The present patient’s sole clinical manifestation was spontaneous postmenopausal vaginal bleeding. MRI revealed a well-circumscribed, heterogeneous lesion within the uterine myometrium, exhibiting hyperintensity on both T1-weighted and T2-weighted sequences and peripheral nodular enhancement. Taken together with the patient’s age and clinical presentation, these findings raised a strong preoperative suspicion of endometrial carcinoma. Consequently, definitive diagnosis remained contingent upon histopathological evaluation. Notably, during pathological examination of the surgical specimen, abundant intralesional thrombi were identified. This observation suggests that even if preoperative endometrial curettage or biopsy had been performed, the paucity of viable lesional tissue—owing to the extensive thrombotic component—might have precluded retrieval of adequate diagnostic material, thereby potentially yielding an inconclusive or misleading result. We therefore contend that in such cases, complete surgical excision of the lesion offers the most reliable route to an accurate histopathological diagnosis. Furthermore, the deceptive preoperative clinical and radiographic presentation in this case underscores the importance of maintaining a broad differential diagnosis. When encountering similar patients in the future, consideration should be extended beyond malignant entities to include rare benign lesions such as IPEH.

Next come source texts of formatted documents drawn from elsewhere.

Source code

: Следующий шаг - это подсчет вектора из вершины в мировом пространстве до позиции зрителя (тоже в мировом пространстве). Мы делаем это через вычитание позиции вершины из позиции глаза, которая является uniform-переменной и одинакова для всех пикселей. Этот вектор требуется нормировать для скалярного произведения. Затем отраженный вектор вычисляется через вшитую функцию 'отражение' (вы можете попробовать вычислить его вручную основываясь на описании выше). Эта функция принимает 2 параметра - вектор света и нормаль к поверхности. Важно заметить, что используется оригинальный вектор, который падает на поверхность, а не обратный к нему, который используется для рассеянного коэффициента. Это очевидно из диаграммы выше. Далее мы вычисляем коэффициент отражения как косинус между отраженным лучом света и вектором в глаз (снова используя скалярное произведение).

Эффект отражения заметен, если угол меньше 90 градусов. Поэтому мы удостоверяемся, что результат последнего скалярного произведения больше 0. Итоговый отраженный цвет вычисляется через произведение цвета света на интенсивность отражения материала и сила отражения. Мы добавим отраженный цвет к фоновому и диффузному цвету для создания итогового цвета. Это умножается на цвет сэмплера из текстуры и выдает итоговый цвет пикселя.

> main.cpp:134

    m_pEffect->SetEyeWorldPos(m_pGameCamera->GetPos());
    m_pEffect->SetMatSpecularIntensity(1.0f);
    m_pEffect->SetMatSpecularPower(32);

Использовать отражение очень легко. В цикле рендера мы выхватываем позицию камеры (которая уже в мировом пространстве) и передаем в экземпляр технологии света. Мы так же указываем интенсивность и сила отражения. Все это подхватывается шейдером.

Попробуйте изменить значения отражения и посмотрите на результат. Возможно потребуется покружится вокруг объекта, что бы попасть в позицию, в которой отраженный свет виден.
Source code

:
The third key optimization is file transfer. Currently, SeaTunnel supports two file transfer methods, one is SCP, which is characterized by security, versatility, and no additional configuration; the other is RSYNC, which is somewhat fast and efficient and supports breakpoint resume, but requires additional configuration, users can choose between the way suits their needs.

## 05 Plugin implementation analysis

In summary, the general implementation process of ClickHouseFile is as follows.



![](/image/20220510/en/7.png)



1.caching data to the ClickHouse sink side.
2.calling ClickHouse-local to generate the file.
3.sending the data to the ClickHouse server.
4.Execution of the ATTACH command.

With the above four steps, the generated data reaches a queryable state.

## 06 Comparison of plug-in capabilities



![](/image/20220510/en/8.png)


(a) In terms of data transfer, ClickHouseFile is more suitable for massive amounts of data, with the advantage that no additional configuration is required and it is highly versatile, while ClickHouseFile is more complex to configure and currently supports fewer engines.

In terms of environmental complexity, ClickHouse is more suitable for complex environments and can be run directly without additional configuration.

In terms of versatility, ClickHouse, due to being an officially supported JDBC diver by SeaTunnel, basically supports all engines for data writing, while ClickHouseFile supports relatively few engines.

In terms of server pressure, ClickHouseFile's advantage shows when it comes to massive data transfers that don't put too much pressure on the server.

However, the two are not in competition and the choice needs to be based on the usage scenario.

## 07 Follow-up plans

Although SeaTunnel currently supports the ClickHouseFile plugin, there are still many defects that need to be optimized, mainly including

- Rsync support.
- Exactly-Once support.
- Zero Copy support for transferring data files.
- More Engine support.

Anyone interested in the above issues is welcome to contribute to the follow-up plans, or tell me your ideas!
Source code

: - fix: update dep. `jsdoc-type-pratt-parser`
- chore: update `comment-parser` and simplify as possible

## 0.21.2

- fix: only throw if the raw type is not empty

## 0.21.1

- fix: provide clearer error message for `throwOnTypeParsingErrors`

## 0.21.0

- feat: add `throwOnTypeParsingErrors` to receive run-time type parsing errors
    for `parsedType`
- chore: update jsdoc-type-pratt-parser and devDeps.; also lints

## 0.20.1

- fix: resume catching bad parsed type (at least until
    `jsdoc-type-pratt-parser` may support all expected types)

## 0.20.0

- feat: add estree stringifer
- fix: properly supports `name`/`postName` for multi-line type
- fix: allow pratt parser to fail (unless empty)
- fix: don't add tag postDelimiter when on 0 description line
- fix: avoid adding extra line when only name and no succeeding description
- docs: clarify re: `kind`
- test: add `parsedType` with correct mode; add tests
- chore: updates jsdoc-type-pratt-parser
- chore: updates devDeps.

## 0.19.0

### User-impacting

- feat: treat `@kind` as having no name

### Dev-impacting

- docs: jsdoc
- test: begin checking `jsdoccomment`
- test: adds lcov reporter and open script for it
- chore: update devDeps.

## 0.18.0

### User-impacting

Complete surgical excision with histologically negative margins is the gold-standard treatment for IPEH. Although the prognosis is favorable, one study of 91 cases demonstrated ( 3 ) a 10% recurrence rate. The principal factors contributing to IPEH recurrence included histologically positive resection margins ( 19 ), inadequate surgical clearance (<5 mm from the lesion periphery) ( 20 ) and coexistence with other vascular neoplasms. In complex cases ( 21 ), pharmacological interventions with interferon-α and the mammalian target of rapamycin inhibitor sirolimus can achieve disease stabilization in IPEH.
Conclusions
In this case, IPEH presented as a sizable intramyometrial lesion, an exceptionally uncommon occurrence. Preoperative imaging studies did not provide a definitive characterization of the mass, and its gross morphological features contributed to diagnostic uncertainty. The diagnosis was confirmed through histopathological examination, supported by immunohistochemical profiling. Following complete surgical resection, the patient’s vaginal bleeding and discharge resolved completely, and no recurrence was observed during the 18-month clinical follow-up.
Histologically, IPEH is frequently misdiagnosed as a capillary hemangioma or even angiosarcoma, underscoring its diagnostic complexity. Thus, a multidisciplinary approach that integrates histomorphology, clinical presentation, imaging findings, and immunohistochemical markers is essential to ensure accurate diagnosis and guide optimal clinical management.